Stored items
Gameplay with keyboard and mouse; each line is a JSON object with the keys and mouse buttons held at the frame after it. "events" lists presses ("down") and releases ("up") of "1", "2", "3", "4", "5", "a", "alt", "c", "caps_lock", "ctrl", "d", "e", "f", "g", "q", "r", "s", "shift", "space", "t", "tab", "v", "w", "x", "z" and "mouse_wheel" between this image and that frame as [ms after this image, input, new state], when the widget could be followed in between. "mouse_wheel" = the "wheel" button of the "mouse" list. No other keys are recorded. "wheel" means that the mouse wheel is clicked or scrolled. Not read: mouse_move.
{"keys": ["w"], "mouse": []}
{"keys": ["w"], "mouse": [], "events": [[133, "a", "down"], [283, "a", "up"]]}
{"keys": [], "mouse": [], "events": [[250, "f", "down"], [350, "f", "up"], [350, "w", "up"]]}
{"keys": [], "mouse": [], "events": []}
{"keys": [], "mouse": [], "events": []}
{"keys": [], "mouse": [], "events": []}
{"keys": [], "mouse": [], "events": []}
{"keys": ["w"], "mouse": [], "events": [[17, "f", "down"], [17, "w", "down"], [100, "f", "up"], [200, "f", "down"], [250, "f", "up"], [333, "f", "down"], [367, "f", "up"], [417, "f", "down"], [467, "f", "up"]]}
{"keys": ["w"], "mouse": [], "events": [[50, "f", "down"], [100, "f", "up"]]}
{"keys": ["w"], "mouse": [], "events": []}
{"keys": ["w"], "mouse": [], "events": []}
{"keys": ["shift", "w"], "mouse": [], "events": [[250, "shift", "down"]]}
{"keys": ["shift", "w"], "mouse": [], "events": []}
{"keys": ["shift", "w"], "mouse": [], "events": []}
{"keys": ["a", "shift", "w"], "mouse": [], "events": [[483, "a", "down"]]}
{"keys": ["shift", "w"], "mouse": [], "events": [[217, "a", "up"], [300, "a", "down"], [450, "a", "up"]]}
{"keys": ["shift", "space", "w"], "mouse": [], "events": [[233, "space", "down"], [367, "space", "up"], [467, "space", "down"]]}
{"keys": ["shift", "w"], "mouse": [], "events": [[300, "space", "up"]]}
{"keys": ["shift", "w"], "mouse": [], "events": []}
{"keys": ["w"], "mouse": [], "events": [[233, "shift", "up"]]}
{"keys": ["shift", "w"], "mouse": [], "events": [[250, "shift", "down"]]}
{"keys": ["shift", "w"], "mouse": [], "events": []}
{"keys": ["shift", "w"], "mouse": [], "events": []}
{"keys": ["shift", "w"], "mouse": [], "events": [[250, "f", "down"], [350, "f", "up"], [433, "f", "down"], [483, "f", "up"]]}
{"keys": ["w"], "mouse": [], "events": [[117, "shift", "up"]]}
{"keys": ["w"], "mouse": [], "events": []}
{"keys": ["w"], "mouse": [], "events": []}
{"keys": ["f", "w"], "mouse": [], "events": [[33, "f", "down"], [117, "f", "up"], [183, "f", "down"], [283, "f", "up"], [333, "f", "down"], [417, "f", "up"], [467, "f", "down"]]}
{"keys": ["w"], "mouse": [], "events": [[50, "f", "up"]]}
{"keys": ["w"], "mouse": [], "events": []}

### Requirement
Looking through the entries, count the lines that hold the word "space" and state that count alone.

### Exercise answer
3